In step 1, the document, the data document, the Word document, the Excel document, the PDF document, the picture document, etc. are not universal, and can be analyzed and converted into a text document according to a certain feature of a certain file.

For example, a Word document requires a Word API technique to read the contents of the document, and writes the converted data into the document according to the grammatical requirements in the program, thereby completing the conversion from the Word document to the text document; the picture file is a file stored in a binary form, and text content in the picture needs to be converted through an OCR character recognition technology.

The Excel document needs an Excel API for operation, and the Excel API can read the content of the file. The method uses the Excel API to read the contents and formats of all cells in the Excel document, thereby completing the conversion from the Excel document to the text document.

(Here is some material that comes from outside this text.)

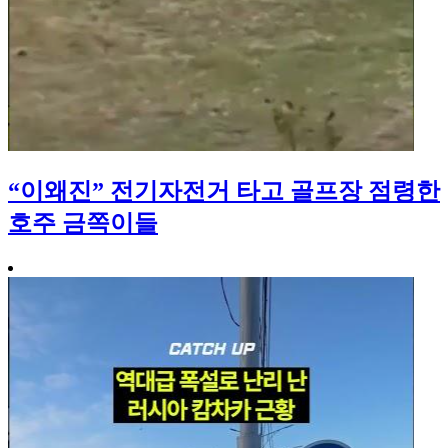
“이왜진” 전기자전거 타고 골프장 점령한
호주 금쪽이들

A text file is a computer file made up of lines of characters. Due to the simple structure, text files are widely used for recording information. TEXT files come in many different formats, commonly used formats are ASCII, MIME, TEXT, etc. Files in these formats can be streamed to input and output data. The system finishes reading the text file through the file stream, and takes out the file structure and the file content in the text file to finish reading the electronic document data.

In the steps 2 and 3, the content in the document is read according to rows, in the analysis process, each character in each row needs to be read sequentially by taking the character as a unit, the reading is carried out line by line, the coordinate value of each character is obtained, and the document is ensured to be completely reserved according to the constraint integrity of table mapping and the structural mapping and the semantic mapping of the document with the historical database are complete and effective in the structural conversion process of the document.

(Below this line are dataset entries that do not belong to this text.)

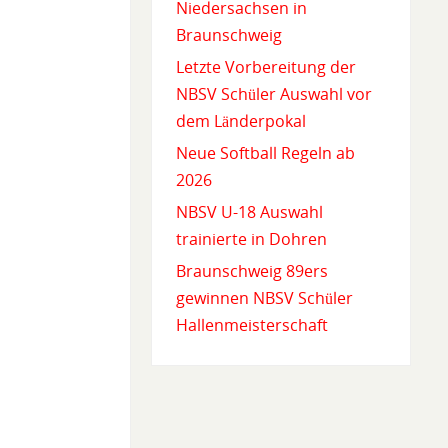
Niedersachsen in
Braunschweig
Letzte Vorbereitung der
NBSV Schüler Auswahl vor
dem Länderpokal
Neue Softball Regeln ab
2026
NBSV U-18 Auswahl
trainierte in Dohren
Braunschweig 89ers
gewinnen NBSV Schüler
Hallenmeisterschaft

The embodiments of the present invention have been described in detail, but the present invention is not limited to the described embodiments. It will be apparent to those skilled in the art that various changes, modifications, substitutions and alterations can be made in these embodiments without departing from the principles and spirit of the invention, and the scope of protection is still within the scope of the invention.

Claims

1. A method for converting unstructured data to structured data, comprising the steps of:

step 2, obtaining the row and column coordinates of the text content marks;

2. The method according to claim 1, wherein the electronic document comprises a text document, a data document, a Word document, an Excel document, a PDF document, or a picture document.

3. The method according to claim 1, wherein in step 3, if the label in the history database is not matched, the history database is updated, and the updated document template is added.

4. The method according to claim 3, wherein in step 3, the error correction is performed on the tags matched to the historical database, and the tags corresponding to the coordinates are modified.